• _What is being asked_:
Count how many lines of the data below contain the string "pose", treating uppercase and lowercase as different. Reply with the number alone.
-------- Exercise data --------
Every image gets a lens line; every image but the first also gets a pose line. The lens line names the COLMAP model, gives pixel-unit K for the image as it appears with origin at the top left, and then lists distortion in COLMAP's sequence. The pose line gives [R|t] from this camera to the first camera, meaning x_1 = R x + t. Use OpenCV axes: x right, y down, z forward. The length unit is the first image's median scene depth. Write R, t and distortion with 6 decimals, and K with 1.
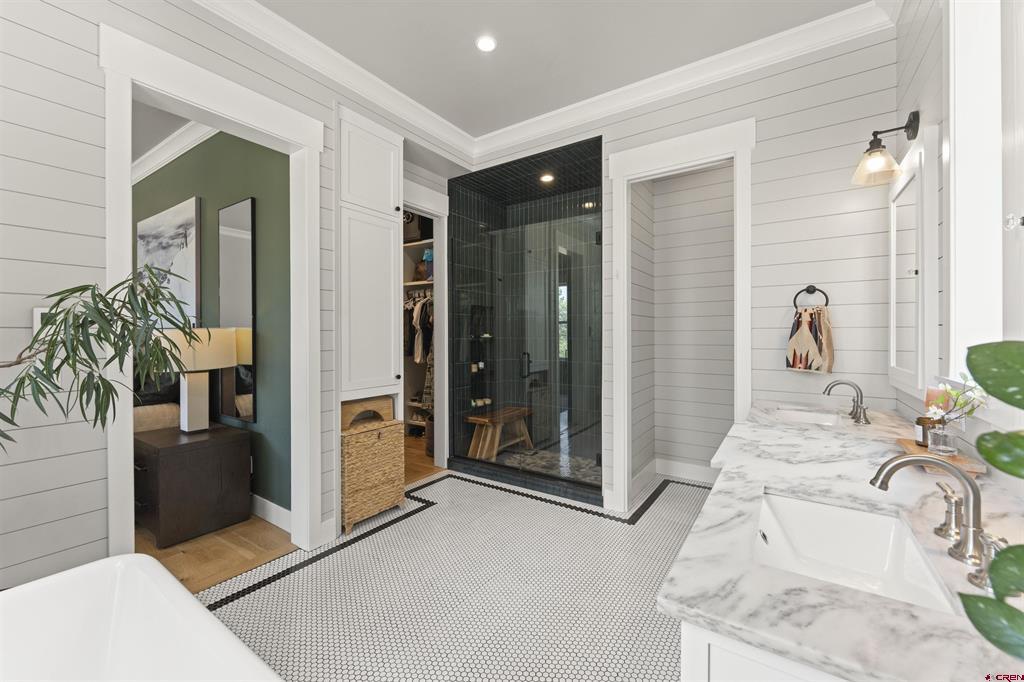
lens RADIAL K [[413.5, 0, 511.7], [0, 413.5, 338.2], [0, 0, 1]] dist [-0.001878, -0.000496]
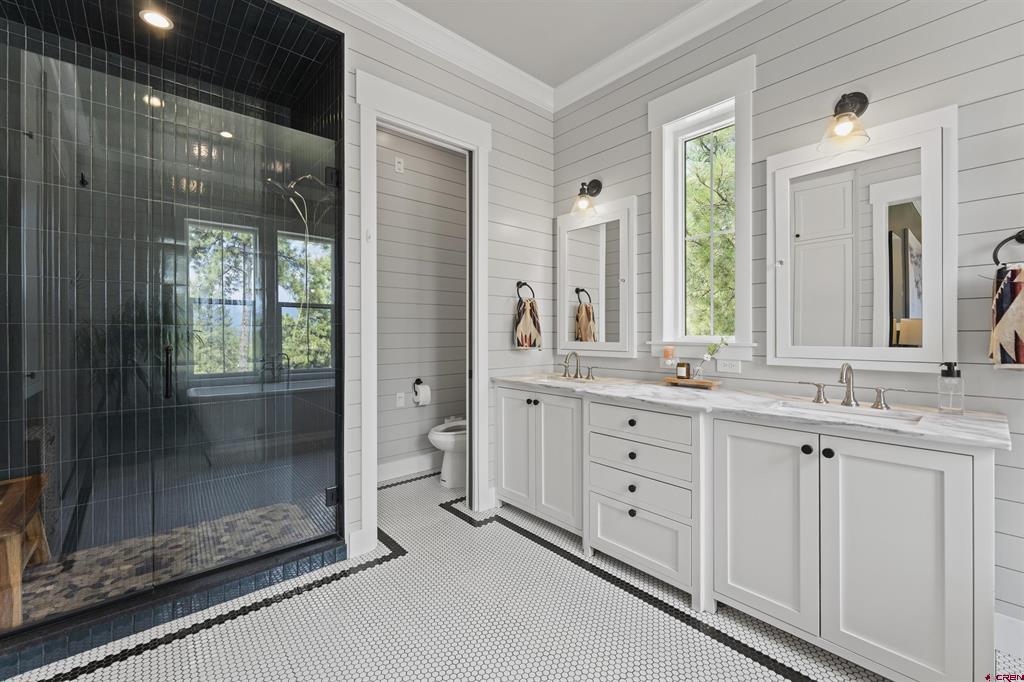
lens RADIAL K [[414.5, 0, 508.9], [0, 414.5, 330.2], [0, 0, 1]] dist [-0.006820, -0.000059]
pose [[0.251662, 0.006649, 0.967792, -0.477516], [0.008326, 0.999925, -0.009035, 0.031778], [-0.967779, 0.010331, 0.251588, 0.671818]]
--------
• _Problem solution_:
2